◆ Instruction:
Search the listing below for the string "artisans", then copy every line it appears in.

◆ Data provided:
────────────────────

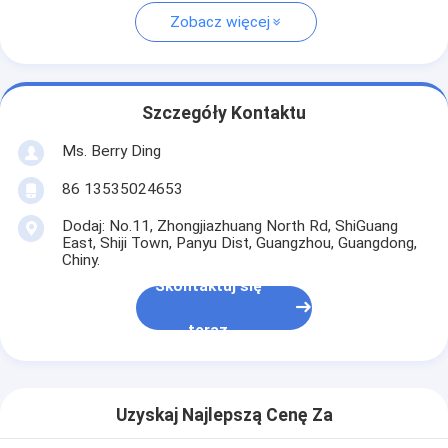
Zobacz więcej
Szczegóły Kontaktu
Ms. Berry Ding
86 13535024653
Dodaj: No.11, Zhongjiazhuang North Rd, ShiGuang
East, Shiji Town, Panyu Dist, Guangzhou, Guangdong,
Chiny.
Skontaktuj się
teraz
Uzyskaj Najlepszą Cenę Za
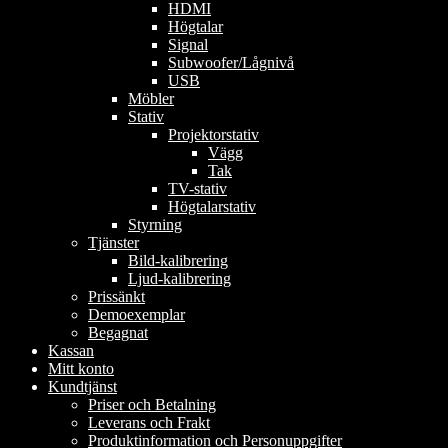
HDMI
Högtalar
Signal
Subwoofer/Lågnivå
USB
Möbler
Stativ
Projektorstativ
Vägg
Tak
TV-stativ
Högtalarstativ
Styrning
Tjänster
Bild-kalibrering
Ljud-kalibrering
Prissänkt
Demoexemplar
Begagnat
Kassan
Mitt konto
Kundtjänst
Priser och Betalning
Leverans och Frakt
Produktinformation och Personuppgifter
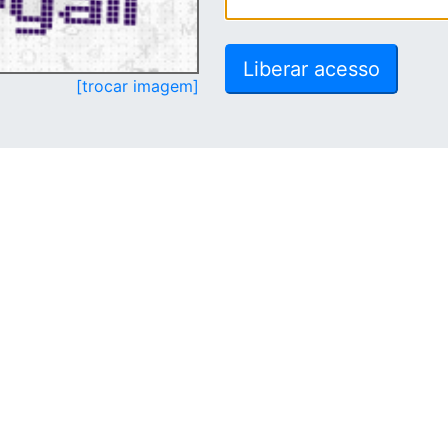
[trocar imagem]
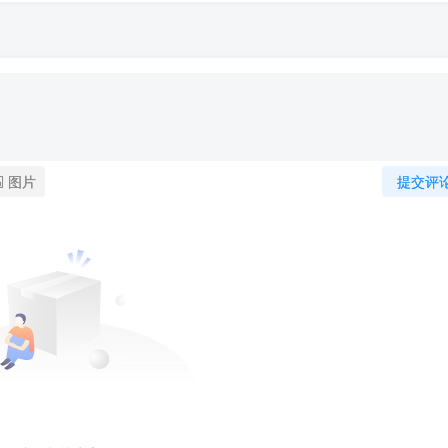
图片
提交评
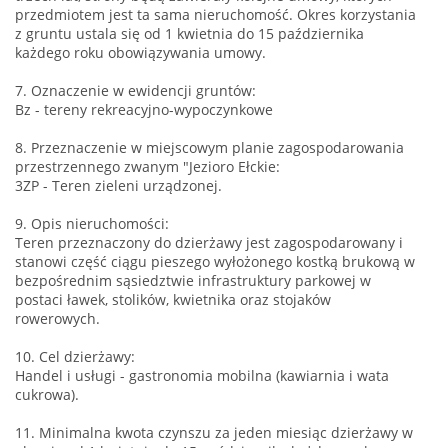
przedmiotem jest ta sama nieruchomość. Okres korzystania
z gruntu ustala się od 1 kwietnia do 15 października
każdego roku obowiązywania umowy.
7. Oznaczenie w ewidencji gruntów:
Bz - tereny rekreacyjno-wypoczynkowe
8. Przeznaczenie w miejscowym planie zagospodarowania
przestrzennego zwanym "Jezioro Ełckie:
3ZP - Teren zieleni urządzonej.
9. Opis nieruchomości:
Teren przeznaczony do dzierżawy jest zagospodarowany i
stanowi część ciągu pieszego wyłożonego kostką brukową w
bezpośrednim sąsiedztwie infrastruktury parkowej w
postaci ławek, stolików, kwietnika oraz stojaków
rowerowych.
10. Cel dzierżawy:
Handel i usługi - gastronomia mobilna (kawiarnia i wata
cukrowa).
11. Minimalna kwota czynszu za jeden miesiąc dzierżawy w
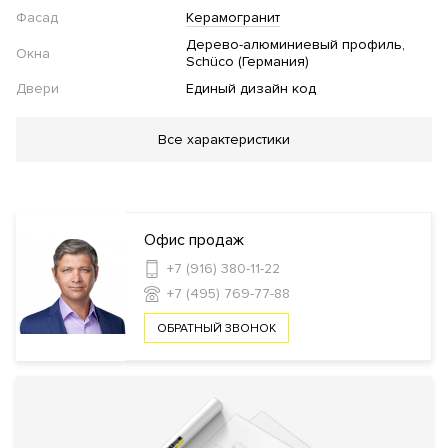
Фасад
Керамогранит
Дерево-алюминиевый профиль
Окна
Schüco (Германия)
Двери
Единый дизайн код
Благоустройство
Все характеристики
Детская площадка
Инфраструктура в доме
Офис продаж
Фитнес клуб
Бассейн
Кладовые комнаты
Обустроенная
+7 (916) 380-11-22
крыша для жильцов
Кинозал
+7 (495) 769-77-88
ОБРАТНЫЙ ЗВОНОК
Безопасность
КПП
Профессиональная охрана
Охрана
Консьерж служба
Видеонаблюдение
Внутренняя
Огороженная и охраняемая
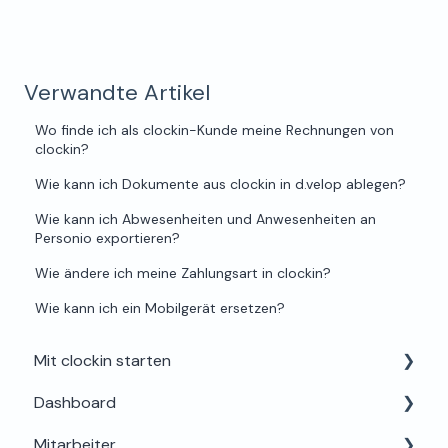
Verwandte Artikel
Wo finde ich als clockin-Kunde meine Rechnungen von
clockin?
Wie kann ich Dokumente aus clockin in d.velop ablegen?
Wie kann ich Abwesenheiten und Anwesenheiten an
Personio exportieren?
Wie ändere ich meine Zahlungsart in clockin?
Wie kann ich ein Mobilgerät ersetzen?
Mit clockin starten
Dashboard
Einrichtung für Admins
Mitarbeiter
Alles rund um Testphase, Buchung & Lizenzen
Dein Profil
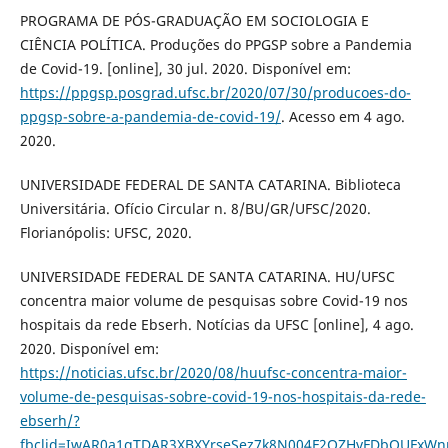
PROGRAMA DE PÓS-GRADUAÇÃO EM SOCIOLOGIA E
CIÊNCIA POLÍTICA. Produções do PPGSP sobre a Pandemia
de Covid-19. [online], 30 jul. 2020. Disponível em:
https://ppgsp.posgrad.ufsc.br/2020/07/30/producoes-do-
ppgsp-sobre-a-pandemia-de-covid-19/
. Acesso em 4 ago.
2020.
UNIVERSIDADE FEDERAL DE SANTA CATARINA. Biblioteca
Universitária. Ofício Circular n. 8/BU/GR/UFSC/2020.
Florianópolis: UFSC, 2020.
UNIVERSIDADE FEDERAL DE SANTA CATARINA. HU/UFSC
concentra maior volume de pesquisas sobre Covid-19 nos
hospitais da rede Ebserh. Notícias da UFSC [online], 4 ago.
2020. Disponível em:
https://noticias.ufsc.br/2020/08/huufsc-concentra-maior-
volume-de-pesquisas-sobre-covid-19-nos-hospitais-da-rede-
ebserh/?
fbclid=IwAR0a1gTDAR3XBXYrseSez7k8N004F2QZHvFDbQUFxWnp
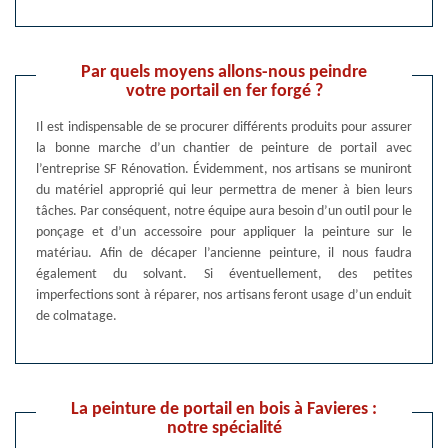
Par quels moyens allons-nous peindre
votre portail en fer forgé ?
Il est indispensable de se procurer différents produits pour assurer
la bonne marche d’un chantier de peinture de portail avec
l’entreprise SF Rénovation. Évidemment, nos artisans se muniront
du matériel approprié qui leur permettra de mener à bien leurs
tâches. Par conséquent, notre équipe aura besoin d’un outil pour le
ponçage et d’un accessoire pour appliquer la peinture sur le
matériau. Afin de décaper l’ancienne peinture, il nous faudra
également du solvant. Si éventuellement, des petites
imperfections sont à réparer, nos artisans feront usage d’un enduit
de colmatage.
La peinture de portail en bois à Favieres :
notre spécialité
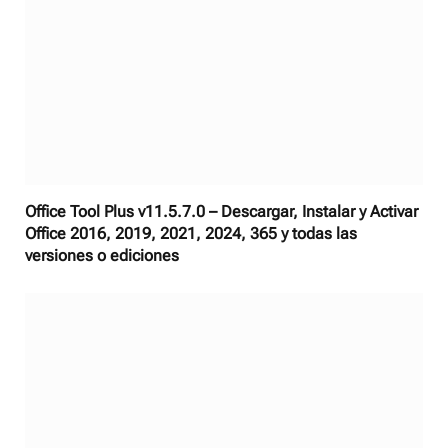
Office Tool Plus v11.5.7.0 – Descargar, Instalar y Activar
Office 2016, 2019, 2021, 2024, 365 y todas las
versiones o ediciones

────────────────────

◆ Expected answer:
l’entreprise SF Rénovation. Évidemment, nos artisans se muniront
imperfections sont à réparer, nos artisans feront usage d’un enduit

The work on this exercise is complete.